Pedro Sánchez publica su playlist de Spotify en plena crisis de Ceuta
Agosto de 2026. Mientras la presión migratoria en Ceuta y Melilla sigue marcando la agenda, con la cifra de 57 fallecidos en el intento de cruce sobre la mesa, el presidente del Gobierno ha emitido un vídeo para los españoles. No es un mensaje institucional al uso: es su playlist de Spotify. La inclusión de Quevedo, un artista urbano de éxito entre el público joven, ha desatado una tormenta que va más allá de la anécdota musical.

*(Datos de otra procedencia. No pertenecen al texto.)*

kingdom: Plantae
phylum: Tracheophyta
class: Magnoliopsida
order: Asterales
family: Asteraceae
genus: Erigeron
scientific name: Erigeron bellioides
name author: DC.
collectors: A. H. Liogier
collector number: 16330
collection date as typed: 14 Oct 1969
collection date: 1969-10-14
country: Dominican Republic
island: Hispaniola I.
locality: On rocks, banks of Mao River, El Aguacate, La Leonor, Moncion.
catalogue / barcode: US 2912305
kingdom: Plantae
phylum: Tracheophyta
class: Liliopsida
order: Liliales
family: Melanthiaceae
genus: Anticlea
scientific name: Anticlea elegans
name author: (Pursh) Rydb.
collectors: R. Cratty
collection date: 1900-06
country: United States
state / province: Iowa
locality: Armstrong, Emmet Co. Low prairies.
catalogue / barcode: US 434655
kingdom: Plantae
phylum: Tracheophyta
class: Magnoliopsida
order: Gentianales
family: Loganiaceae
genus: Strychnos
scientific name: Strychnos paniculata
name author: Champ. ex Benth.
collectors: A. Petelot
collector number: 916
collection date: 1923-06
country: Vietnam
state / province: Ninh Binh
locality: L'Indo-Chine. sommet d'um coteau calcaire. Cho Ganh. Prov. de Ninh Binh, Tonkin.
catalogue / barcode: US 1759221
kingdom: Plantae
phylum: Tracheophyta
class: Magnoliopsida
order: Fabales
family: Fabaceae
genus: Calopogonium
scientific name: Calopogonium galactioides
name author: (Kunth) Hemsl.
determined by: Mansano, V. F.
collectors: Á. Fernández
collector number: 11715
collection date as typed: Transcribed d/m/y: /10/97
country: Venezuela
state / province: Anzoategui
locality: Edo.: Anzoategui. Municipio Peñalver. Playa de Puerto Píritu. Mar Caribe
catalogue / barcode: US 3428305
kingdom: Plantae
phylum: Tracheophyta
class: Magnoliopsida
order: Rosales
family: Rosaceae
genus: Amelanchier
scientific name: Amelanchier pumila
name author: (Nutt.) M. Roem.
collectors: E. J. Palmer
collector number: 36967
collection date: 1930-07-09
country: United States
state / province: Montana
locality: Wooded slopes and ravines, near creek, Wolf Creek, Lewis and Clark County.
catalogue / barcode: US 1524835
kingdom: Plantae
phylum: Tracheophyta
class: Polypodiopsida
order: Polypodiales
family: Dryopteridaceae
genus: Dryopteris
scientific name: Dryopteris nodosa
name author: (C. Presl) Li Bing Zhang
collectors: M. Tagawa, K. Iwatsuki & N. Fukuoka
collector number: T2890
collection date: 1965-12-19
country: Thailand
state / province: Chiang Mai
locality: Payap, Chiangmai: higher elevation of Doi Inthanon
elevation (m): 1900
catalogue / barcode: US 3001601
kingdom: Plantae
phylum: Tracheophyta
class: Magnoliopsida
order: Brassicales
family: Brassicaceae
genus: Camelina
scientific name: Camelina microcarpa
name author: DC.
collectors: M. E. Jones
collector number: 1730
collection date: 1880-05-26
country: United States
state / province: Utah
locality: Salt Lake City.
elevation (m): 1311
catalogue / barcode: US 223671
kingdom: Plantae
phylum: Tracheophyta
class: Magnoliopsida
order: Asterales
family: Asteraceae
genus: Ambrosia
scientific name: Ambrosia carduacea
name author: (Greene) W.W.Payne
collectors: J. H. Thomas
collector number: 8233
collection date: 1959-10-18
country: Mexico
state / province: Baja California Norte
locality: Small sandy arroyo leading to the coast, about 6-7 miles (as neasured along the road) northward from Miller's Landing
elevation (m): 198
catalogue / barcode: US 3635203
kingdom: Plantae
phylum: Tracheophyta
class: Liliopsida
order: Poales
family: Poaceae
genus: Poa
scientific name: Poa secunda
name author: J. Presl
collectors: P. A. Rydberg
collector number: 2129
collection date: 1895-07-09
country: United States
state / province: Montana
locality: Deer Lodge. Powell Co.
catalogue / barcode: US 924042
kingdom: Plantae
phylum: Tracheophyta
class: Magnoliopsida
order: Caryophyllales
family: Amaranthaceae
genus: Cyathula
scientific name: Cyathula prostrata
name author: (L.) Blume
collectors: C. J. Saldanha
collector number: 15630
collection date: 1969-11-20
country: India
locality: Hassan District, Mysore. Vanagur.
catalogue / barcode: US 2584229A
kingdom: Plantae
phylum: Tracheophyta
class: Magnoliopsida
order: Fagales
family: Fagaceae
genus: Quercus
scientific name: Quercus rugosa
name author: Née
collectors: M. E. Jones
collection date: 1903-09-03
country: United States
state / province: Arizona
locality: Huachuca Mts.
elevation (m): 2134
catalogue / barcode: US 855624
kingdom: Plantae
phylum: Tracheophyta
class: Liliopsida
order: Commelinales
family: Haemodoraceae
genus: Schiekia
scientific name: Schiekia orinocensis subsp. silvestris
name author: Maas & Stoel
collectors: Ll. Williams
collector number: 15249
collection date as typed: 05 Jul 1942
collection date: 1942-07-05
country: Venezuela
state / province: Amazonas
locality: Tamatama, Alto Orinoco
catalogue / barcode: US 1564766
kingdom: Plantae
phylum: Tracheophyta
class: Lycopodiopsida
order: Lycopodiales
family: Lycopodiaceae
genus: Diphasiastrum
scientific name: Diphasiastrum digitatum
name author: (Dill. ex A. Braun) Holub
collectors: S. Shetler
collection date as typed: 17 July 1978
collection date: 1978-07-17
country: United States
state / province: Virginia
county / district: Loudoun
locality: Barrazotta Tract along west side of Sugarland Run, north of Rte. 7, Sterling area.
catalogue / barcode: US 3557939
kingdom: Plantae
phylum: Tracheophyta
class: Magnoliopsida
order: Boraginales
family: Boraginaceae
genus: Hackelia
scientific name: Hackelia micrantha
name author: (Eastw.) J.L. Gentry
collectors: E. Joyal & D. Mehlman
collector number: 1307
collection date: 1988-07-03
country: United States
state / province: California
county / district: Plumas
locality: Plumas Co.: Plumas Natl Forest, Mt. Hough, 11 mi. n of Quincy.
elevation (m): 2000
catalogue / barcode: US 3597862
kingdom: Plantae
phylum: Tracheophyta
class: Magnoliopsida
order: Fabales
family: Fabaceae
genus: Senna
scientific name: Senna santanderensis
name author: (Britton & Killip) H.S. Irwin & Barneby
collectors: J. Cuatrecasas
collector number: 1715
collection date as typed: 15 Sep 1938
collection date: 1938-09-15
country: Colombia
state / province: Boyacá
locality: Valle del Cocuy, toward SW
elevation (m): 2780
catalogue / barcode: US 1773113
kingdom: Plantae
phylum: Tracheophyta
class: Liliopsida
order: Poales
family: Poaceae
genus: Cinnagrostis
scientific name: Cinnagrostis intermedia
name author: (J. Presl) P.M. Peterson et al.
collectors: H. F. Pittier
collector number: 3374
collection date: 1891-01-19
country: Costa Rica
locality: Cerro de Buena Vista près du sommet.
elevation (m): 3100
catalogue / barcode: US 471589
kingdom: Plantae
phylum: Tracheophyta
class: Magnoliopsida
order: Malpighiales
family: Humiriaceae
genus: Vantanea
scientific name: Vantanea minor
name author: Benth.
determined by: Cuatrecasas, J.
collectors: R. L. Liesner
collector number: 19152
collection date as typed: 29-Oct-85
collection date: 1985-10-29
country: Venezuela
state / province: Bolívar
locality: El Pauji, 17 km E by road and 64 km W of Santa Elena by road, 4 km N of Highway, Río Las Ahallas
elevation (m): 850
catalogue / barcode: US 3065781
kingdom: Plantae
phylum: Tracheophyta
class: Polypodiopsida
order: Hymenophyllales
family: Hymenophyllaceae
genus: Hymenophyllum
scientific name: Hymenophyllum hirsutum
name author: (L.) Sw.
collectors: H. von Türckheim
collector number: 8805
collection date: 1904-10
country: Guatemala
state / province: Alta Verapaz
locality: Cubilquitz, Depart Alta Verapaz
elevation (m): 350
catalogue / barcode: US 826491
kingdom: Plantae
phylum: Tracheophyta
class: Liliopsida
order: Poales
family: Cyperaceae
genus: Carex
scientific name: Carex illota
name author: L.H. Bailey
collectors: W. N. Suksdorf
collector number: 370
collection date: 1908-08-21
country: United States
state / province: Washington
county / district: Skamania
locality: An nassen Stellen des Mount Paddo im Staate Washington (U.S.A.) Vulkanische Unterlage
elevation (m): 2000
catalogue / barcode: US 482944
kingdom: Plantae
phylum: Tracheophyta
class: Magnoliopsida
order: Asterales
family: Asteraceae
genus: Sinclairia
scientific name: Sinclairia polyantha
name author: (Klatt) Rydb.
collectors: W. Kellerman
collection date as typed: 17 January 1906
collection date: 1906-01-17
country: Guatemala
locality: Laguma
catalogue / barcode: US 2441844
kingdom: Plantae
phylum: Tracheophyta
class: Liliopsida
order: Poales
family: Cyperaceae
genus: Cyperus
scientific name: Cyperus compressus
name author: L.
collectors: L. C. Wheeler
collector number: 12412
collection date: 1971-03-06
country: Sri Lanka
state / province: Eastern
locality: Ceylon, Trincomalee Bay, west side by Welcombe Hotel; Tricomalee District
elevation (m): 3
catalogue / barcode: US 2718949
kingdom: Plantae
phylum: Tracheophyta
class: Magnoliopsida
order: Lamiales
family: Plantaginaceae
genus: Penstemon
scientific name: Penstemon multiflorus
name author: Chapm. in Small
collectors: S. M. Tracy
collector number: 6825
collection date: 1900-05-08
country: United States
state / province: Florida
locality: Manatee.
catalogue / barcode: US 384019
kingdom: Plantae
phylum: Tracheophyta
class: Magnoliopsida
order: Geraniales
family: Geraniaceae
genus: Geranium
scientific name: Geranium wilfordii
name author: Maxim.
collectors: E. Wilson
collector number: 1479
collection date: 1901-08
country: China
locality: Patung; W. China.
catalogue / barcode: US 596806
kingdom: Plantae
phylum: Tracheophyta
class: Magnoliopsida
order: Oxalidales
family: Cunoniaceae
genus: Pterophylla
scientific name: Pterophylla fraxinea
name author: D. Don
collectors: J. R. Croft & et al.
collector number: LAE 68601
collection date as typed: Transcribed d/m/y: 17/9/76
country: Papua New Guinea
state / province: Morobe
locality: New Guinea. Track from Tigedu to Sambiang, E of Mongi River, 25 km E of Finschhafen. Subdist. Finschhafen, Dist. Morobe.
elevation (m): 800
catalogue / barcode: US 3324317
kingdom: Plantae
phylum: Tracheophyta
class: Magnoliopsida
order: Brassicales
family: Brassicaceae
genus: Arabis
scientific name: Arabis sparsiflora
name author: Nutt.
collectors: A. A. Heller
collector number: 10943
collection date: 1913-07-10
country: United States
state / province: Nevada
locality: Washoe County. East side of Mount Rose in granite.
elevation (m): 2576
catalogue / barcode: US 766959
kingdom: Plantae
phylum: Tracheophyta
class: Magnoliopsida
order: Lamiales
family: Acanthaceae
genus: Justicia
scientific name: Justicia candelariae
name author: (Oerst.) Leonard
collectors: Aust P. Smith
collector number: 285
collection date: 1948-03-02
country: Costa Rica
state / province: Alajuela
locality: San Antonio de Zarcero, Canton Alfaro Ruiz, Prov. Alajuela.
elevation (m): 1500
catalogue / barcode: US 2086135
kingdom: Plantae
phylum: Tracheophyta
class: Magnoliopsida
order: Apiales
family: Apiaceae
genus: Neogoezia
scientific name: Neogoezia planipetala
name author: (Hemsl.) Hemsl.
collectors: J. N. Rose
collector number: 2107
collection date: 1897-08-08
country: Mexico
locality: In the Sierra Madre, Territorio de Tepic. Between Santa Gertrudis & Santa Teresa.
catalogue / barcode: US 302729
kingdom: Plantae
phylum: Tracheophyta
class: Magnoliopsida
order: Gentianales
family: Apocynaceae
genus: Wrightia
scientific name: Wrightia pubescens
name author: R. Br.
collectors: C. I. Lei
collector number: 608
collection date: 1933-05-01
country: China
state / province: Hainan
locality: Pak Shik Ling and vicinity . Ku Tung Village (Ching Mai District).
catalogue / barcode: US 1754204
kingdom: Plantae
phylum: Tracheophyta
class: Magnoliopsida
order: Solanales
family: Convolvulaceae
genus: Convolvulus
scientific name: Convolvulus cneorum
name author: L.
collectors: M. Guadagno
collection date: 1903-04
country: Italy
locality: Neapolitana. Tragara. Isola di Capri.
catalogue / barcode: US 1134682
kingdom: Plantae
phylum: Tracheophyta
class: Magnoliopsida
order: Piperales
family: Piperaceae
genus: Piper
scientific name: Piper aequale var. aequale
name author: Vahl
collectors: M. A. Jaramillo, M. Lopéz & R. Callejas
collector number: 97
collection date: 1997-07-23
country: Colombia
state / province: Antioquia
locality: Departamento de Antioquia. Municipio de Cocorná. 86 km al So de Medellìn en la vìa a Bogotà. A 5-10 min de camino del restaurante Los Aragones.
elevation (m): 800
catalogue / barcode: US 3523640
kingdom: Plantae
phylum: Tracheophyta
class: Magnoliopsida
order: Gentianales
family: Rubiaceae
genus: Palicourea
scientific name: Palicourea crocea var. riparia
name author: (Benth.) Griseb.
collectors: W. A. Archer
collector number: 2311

El gesto, en apariencia inofensivo, se ha convertido en un símbolo del clima político. Para una parte de la opinión pública, significa una desconexión total entre la Moncloa y la calle. Para otra, un intento deliberado de seducir al electorado juvenil a base de referencias pop. La polémica, sin embargo, no es solo estética: apunta al corazón de la gestión migratoria y económica del Ejecutivo.
Una playlist con fecha de caducidad política
El vídeo muestra a un presidente de 54 años presentando sus canciones favoritas. Quevedo no es una elección casual: es el artista que suena en los móviles de la generación menor de 30 años. La hipótesis más razonable es que algún asesor, estudiando el voto juvenil, metió al reggaetonero en la ecuación. El resultado es un spot de autobombo que pretende humanizar al mandatario, pero que en el contexto actual suena a frivolidad.
Hay quien recuerda que Aznar ya fue criticado cuando en 2006 murieron varias personas en una patera en Canarias y el Gobierno no mostró la misma sensibilidad. La diferencia es que entonces no existía la política de la sonrisa permanente. Ahora, el mensaje oficial parece decir: todo bien, escuchad mi música. No hace falta suscribir los diagnósticos más duros para ver el desajuste.
La crisis migratoria que no aparece en el vídeo
Mientras la playlist suena, el debate de fondo son los datos de inmigración. La Agencia Europea Frontex maneja cifras de llegadas irregulares, pero la discusión se ha desplazado a un área más incómoda: las entradas por el aeropuerto de Barajas. Según una de las líneas de análisis, miles de personas entran de forma legal como turistas y, una vez vencido el visado, se quedan en situación irregular. Esa vía no figura en los resúmenes de Frontex, o al menos no con el detalle necesario.
Los números citados en la discusión son elocuentes: se habla de más de 200.000 entradas por Barajas, mientras que las pateras en Canarias, pese a su visibilidad, suponen un porcentaje menor. A esto se suma la regularización masiva de migrantes y el llamado «efecto llamada», que vincularía esas políticas con los intentos de cruce y con los 57 fallecidos en la frontera de Ceuta. La cifra exacta de población habría aumentado en casi 10 millones desde la llegada de Sánchez al poder, un dato que por sí solo dispara la presión sobre vivienda, empleo y servicios públicos.
Frivolidad, cálculo o rendición
El vídeo puede leerse como una operación de desvío: cuando los titulares económicos y migratorios son malos, cambia el foco hacia el entretenimiento. El problema es que la audiencia ya no se traga cualquier cosa. Las reacciones oscilan entre el sarcasmo y la indignación, con una corriente minoritaria que aplaude el gesto «cercano». Pero incluso esa corriente evita entrar en los datos de Frontex o en la situación de Ceuta.
La secuencia recuerda a Nerón con la lira, aunque sin necesidad de exagerar. Lo que queda es la sensación de que el poder se ha quedado sin argumentos y recurre al espectáculo. Mientras tanto, los servicios públicos acusan el aumento de población, la vivienda no da abasto y el discurso oficial se limita a una playlist.
El final del análisis se atasca en la misma pregunta: si un presidente necesita recurrir a Quevedo para conectar con los españoles, ¿qué ha fallado antes? La respuesta no está en el vídeo. Y probablemente tampoco en la playlist.